By NewsDesk @bactiman63
The Iceland Chief Epidemiologist (computer translated) now recommends vaccinating pregnant women for pertussis, or whooping cough. The vaccine is a combination vaccine with diphtheria and tetanus.
Vaccination should be free of charge for women, such as influenza vaccination during pregnancy.
Pertussis is quite common in Iceland, despite the fact that it is part of the general vaccinations. It is diagnosed here to some extent for most years, but every two to five years.
For the past 10 years, children under the age of 6 months have been diagnosed with whooping cough the most, over half of them under the age of 3 months when they fell ill, including some who were seriously ill in hospital.
The last dose of pertussis vaccine administered in general vaccinations in Iceland is at the age of 14.

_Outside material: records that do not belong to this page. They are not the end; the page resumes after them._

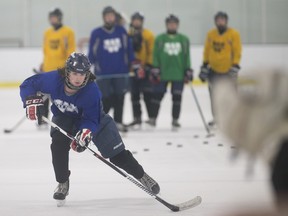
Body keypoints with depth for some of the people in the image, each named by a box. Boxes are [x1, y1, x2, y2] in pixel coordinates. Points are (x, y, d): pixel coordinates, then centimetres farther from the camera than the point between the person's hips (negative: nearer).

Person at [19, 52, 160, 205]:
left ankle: (142, 176, 18)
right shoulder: (54, 79, -32)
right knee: (59, 143, -25)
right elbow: (28, 85, -18)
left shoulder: (92, 90, -36)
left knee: (117, 153, -5)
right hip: (63, 117, 2)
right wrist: (32, 101, -35)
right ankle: (62, 183, -4)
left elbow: (91, 119, -31)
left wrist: (85, 132, -49)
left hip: (92, 118, -2)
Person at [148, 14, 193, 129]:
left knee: (177, 97, 4)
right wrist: (155, 70, -6)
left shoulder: (184, 40, 7)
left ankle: (175, 120, 13)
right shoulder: (160, 39, 3)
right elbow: (155, 55, 1)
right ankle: (153, 118, 8)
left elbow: (187, 57, 9)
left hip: (178, 74, 1)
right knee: (157, 95, -1)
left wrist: (188, 71, 5)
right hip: (162, 73, -1)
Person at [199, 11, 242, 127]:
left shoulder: (234, 34, -8)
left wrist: (235, 67, -17)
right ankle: (217, 118, 18)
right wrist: (204, 66, 8)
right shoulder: (210, 34, 4)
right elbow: (207, 51, 11)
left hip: (228, 70, -4)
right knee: (214, 94, 7)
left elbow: (237, 52, -9)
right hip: (214, 70, 4)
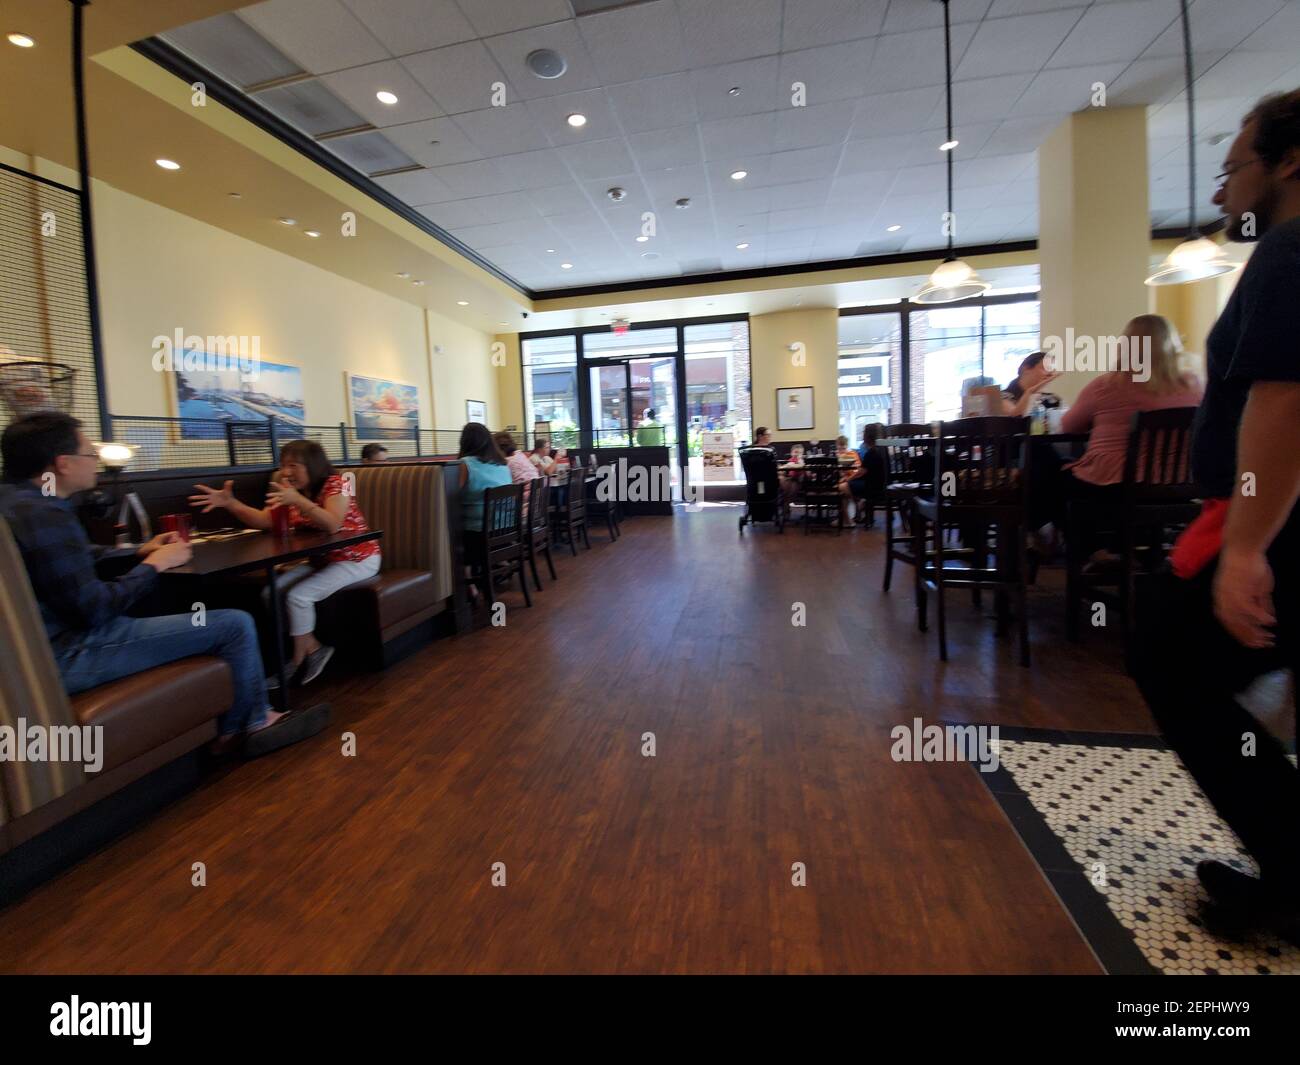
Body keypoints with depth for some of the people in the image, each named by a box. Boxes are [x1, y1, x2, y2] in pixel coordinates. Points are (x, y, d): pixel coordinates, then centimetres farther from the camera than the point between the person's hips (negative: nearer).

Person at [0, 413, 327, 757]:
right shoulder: (43, 515, -23)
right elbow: (93, 608, -25)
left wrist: (140, 552, 11)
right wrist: (155, 564, -11)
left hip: (45, 639, 11)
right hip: (68, 654, -11)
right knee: (236, 624, -11)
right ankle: (252, 724, 12)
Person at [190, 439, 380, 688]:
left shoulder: (336, 484, -16)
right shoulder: (294, 492, 6)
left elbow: (333, 524, -31)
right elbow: (263, 521, 2)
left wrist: (298, 501, -41)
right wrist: (231, 503, -13)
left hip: (357, 559, -8)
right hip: (321, 559, 8)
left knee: (297, 596, -22)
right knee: (272, 593, -5)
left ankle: (300, 660, -1)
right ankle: (313, 650, 2)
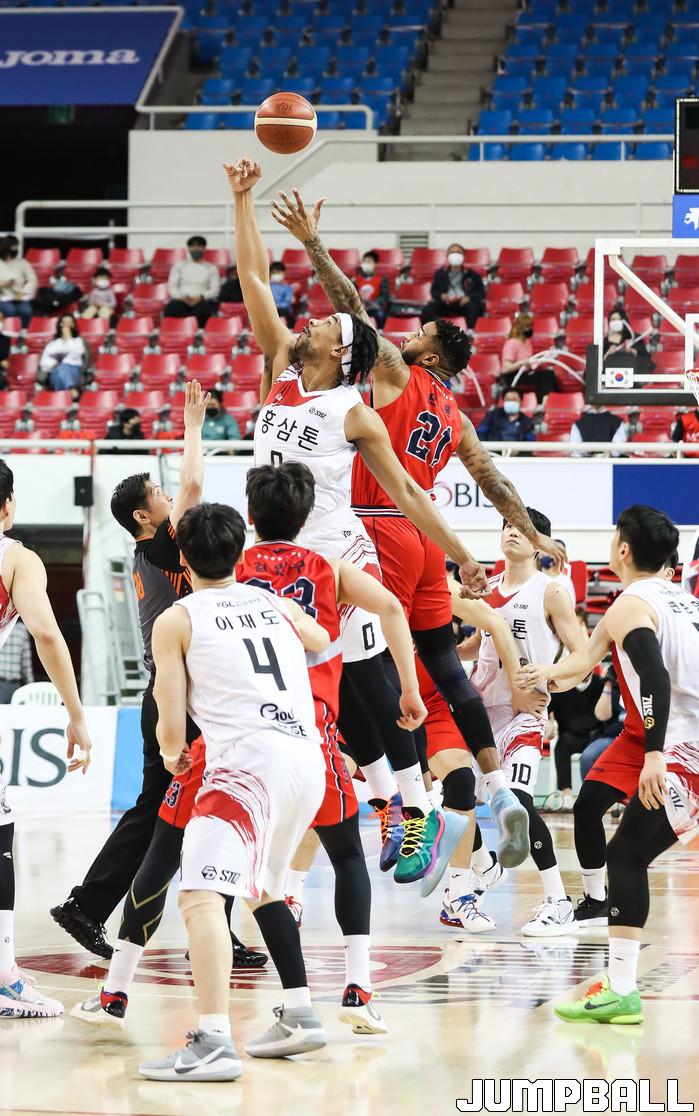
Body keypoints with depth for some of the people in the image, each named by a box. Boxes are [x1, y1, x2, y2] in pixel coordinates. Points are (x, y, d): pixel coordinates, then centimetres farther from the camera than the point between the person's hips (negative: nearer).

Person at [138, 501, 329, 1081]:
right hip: (309, 757, 7)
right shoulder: (277, 604, 23)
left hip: (251, 759, -7)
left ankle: (214, 1043, -34)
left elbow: (171, 729, 5)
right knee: (263, 887, 30)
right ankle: (300, 1017, 32)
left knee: (200, 896, -18)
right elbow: (322, 641, 47)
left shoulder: (176, 621, 7)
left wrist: (174, 754, 29)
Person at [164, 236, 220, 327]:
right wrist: (182, 297, -12)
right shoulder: (179, 265, 19)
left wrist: (200, 297, -16)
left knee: (203, 309, -39)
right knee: (171, 309, -36)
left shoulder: (211, 268, 17)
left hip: (202, 300, -1)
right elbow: (171, 286, 10)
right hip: (181, 300, 1)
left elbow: (215, 289, 5)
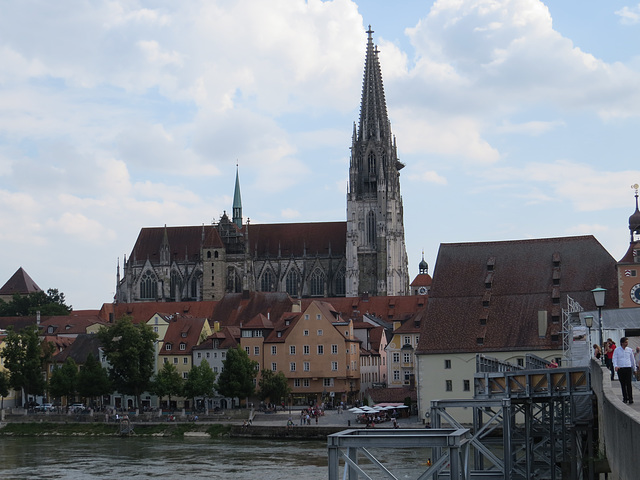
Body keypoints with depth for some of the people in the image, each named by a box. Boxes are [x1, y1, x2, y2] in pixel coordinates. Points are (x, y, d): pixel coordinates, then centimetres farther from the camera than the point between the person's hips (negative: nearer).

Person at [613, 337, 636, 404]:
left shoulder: (630, 350, 9)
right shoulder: (616, 350, 4)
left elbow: (632, 360, 18)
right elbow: (614, 359, -4)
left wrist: (634, 368, 22)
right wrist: (615, 366, -22)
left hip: (628, 368, 0)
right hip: (620, 369, 0)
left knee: (628, 384, -9)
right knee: (623, 384, 3)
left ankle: (630, 398, -7)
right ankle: (625, 398, 10)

The currently used vaccine generally provides 5 to 10 years of protection and therefore most adults in Iceland are susceptible to infection and may carry the infection to newborns who have not themselves been vaccinated.
Chronic cough infection in older children and adults is usually in the form of a cold and a minor, indicating that a potentially dangerous infection is present, although often the typical cough attacks facilitate diagnosis. However, very young children may experience life-threatening respiratory arrest and severe coughing disorders which may wear them so that they require emergency care in the intensive care unit or the ward.
If a mother is vaccinated during the second or third trimester, she creates a protective antibody that moves the placenta to the baby from week 32 of pregnancy. The antibodies can protect a child from birth until about 6 months of age, with most children who have been vaccinated according to age group.